Is costlier spinal surgery worth it?
By Carla K. Johnson
Associated Press
CHICAGO - A study of Medicare patients shows that costlier, more complex spinal-fusion surgeries are on the rise - and sometimes done unnecessarily - for a common lower-back condition caused by aging and arthritis.
What's more alarming is that the findings suggest these more challenging operations are riskier, leading to more complications and even deaths.
"You have one kind of operation that could cost $20,000 and another that could cost $80,000, and there's not good evidence the expensive one is being used appropriately in the majority of cases," said Eugene Carragee of Stanford University Medical Center.
Add to that the expense for patients whose problems after surgery send them back to the hospital or to a nursing home, and "that's not a trivial amount of money" for Medicare, Carragee said. He wrote an accompanying editorial in the Journal of the American Medical Association, where the federally funded study appears Wednesday.
The cost to Medicare, just for the hospital charges for the three types of back surgery, is about $1.65 billion a year, the researchers say.
All the patients in the study had stenosis in their lower backs, a painful squeezing in the spine that is most common in people over 50. The researchers compared the risks for three types of surgery for the condition: decompression, simple fusion, and complex fusion.

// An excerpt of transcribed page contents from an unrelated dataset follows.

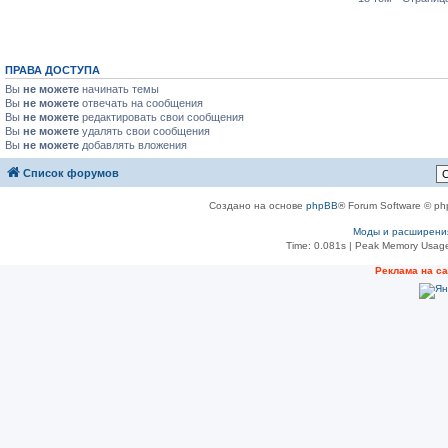
ПРАВА ДОСТУПА
Вы
не можете
начинать темы
Вы
не можете
отвечать на сообщения
Вы
не можете
редактировать свои сообщения
Вы
не можете
удалять свои сообщения
Вы
не можете
добавлять вложения
Список форумов
Создано на основе
phpBB
® Forum Software © ph
Моды и расширени
Time: 0.081s
| Peak Memory Usage
Реклама на с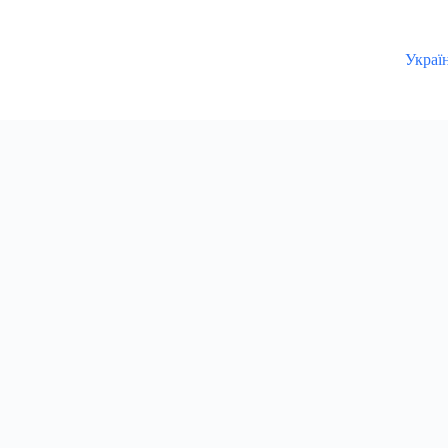
Украї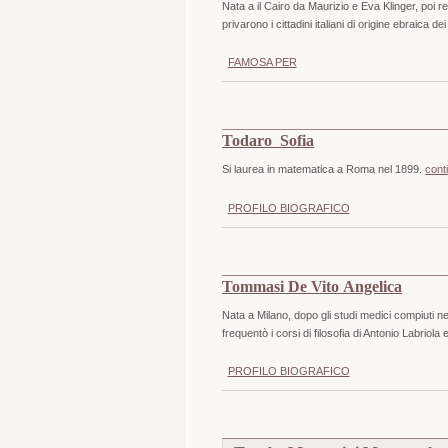
Nata a il Cairo da Maurizio e Eva Klinger, poi r
privarono i cittadini italiani di origine ebraica dei di
FAMOSA PER
Todaro Sofia
Si laurea in matematica a Roma nel 1899.
cont
PROFILO BIOGRAFICO
Tommasi De Vito Angelica
Nata a Milano, dopo gli studi medici compiuti ne
frequentò i corsi di filosofia di Antonio Labriola e
PROFILO BIOGRAFICO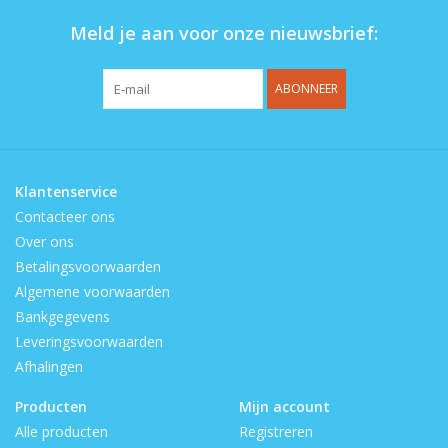
Meld je aan voor onze nieuwsbrief:
ABONNEER
Klantenservice
Contacteer ons
Over ons
Betalingsvoorwaarden
Algemene voorwaarden
Bankgegevens
Leveringsvoorwaarden
Afhalingen
Producten
Mijn account
Alle producten
Registreren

"Some seem to be associated with higher complication rates than others," said lead author Richard Deyo of Oregon Health and Science University in Portland. "It's not necessarily true that the more aggressive surgery is better."
Patients should ask their doctors about alternatives to complicated operations, Deyo said: Could steroid injections and physical therapy be tried? Would a simple decompression procedure be as helpful as a spinal fusion and with less risk?

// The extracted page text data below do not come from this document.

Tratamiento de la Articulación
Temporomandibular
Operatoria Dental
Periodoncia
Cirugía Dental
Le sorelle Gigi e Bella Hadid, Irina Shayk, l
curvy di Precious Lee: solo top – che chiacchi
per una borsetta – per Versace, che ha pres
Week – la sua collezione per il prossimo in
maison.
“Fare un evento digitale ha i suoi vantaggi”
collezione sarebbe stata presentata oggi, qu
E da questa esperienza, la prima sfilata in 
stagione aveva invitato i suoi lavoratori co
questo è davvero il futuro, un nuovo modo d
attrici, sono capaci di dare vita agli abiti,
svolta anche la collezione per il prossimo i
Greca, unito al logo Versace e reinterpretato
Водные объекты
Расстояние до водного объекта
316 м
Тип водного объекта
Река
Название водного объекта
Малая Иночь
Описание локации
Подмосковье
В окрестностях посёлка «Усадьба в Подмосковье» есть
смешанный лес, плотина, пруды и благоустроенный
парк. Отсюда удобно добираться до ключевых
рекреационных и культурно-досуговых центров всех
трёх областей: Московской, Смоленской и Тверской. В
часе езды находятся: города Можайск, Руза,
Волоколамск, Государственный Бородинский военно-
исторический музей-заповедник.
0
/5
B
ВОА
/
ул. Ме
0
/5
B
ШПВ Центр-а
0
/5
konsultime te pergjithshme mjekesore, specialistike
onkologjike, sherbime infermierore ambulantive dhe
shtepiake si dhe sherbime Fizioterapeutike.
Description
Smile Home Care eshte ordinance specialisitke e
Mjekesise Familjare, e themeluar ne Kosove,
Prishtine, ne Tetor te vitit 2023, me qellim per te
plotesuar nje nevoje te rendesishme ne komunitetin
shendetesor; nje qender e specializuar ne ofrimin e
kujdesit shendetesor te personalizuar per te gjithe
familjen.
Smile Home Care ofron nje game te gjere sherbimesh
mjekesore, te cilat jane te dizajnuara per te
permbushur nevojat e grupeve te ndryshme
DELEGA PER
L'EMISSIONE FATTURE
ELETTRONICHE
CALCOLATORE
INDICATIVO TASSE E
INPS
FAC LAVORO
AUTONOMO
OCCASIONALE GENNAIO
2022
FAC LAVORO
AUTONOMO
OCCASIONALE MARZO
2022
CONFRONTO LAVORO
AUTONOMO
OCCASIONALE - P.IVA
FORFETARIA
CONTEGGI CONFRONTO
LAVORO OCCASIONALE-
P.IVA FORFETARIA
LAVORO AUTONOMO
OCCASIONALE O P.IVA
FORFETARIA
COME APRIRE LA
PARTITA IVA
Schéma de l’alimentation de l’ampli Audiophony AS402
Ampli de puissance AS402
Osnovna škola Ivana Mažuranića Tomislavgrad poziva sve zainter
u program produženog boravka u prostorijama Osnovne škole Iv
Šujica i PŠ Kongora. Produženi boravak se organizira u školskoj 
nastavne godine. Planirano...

In a decompression procedure, the simplest method in the study, a surgeon cuts away part of the bone that is painfully pressing on nerves. It can cost about $30,000 in hospital and surgeon fees.

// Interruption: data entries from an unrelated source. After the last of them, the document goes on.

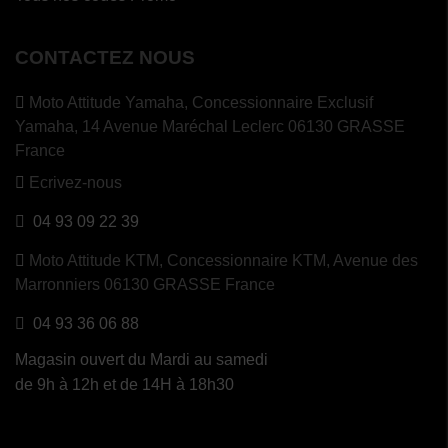
CONTACTEZ NOUS
Moto Attitude Yamaha,
Concessionnaire Exclusif
Yamaha, 14 Avenue Maréchal Leclerc 06130 GRASSE
France
Ecrivez-nous
04 93 09 22 39
Moto Attitude KTM,
Concessionnaire KTM, Avenue des
Marronniers 06130 GRASSE France
04 93 36 06 88
Magasin ouvert du Mardi au samedi
de 9h à 12h et de 14H à 18h30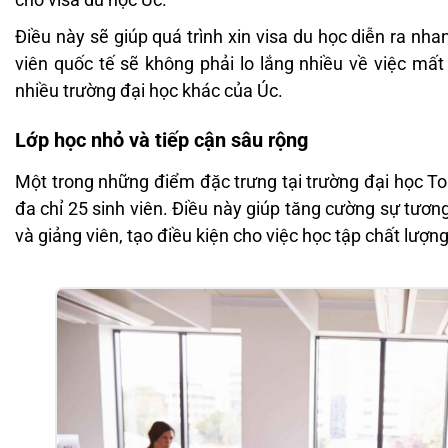
Điều này sẽ giúp quá trình xin visa du học diễn ra nh
viên quốc tế sẽ không phải lo lắng nhiều về việc mất
nhiều trường đại học khác của Úc.
Lớp học nhỏ và tiếp cận sâu rộng
Một trong những điểm đặc trưng tại trường đại học Torr
đa chỉ 25 sinh viên. Điều này giúp tăng cường sự tương
và giảng viên, tạo điều kiện cho việc học tập chất lượn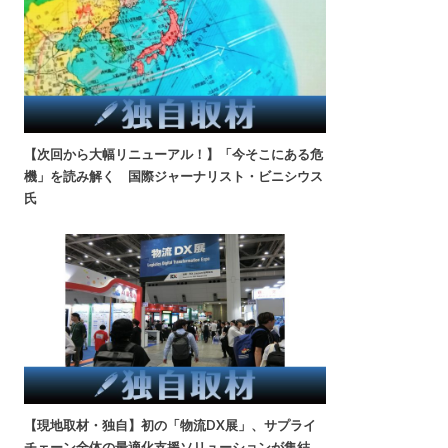
【次回から大幅リニューアル！】「今そこにある危
機」を読み解く 国際ジャーナリスト・ビニシウス
氏
【現地取材・独自】初の「物流DX展」、サプライ
チェーン全体の最適化支援ソリューションが集結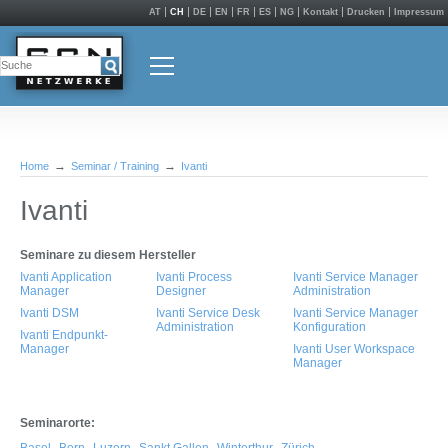
AT
CH
DE
EN
FR
ES
NG
Kontakt
Drucken
Impressum
Home
Seminar / Training
Ivanti
Ivanti
Seminare zu diesem Hersteller
Ivanti Application
Ivanti Process
Ivanti Service Manager
Manager
Designer
Administration
Ivanti DSM
Ivanti Service Desk
Ivanti Service Manager
Administration
Konfiguration
Ivanti Endpunkt-
Manager
Ivanti User Workspace
Manager
Seminarorte: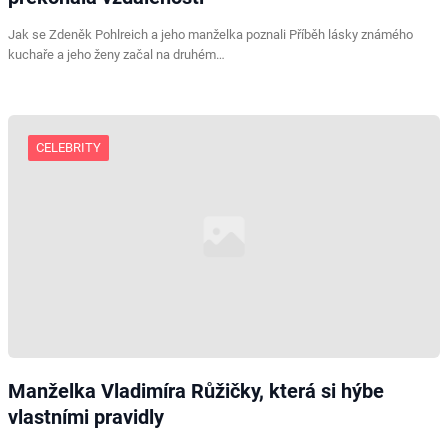
Jak se Zdeněk Pohlreich a jeho manželka poznali Příběh lásky známého
kuchaře a jeho ženy začal na druhém…
CELEBRITY
Manželka Vladimíra Růžičky, která si hýbe
vlastními pravidly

For a fusion, a surgeon binds two or more vertebrae together using a bone graft, with or without plates and screws. The researchers defined a complex fusion as one involving three or more vertebrae or more than one side of the spine. Fusions cost $60,000 to $90,000.
The researchers analyzed data on more than 32,000 Medicare patients who had one of the three surgeries in 2007.
About 5 in 100 patients who had simple or complex fusions suffered major complications such as stroke, compared with 2 in 100 with decompressions. The risk of death within 30 days after surgery was different, too: 6 in 1,000 for complex fusions, 5 in 1,000 for simple fusions, and 3 in 1,000 for decompressions.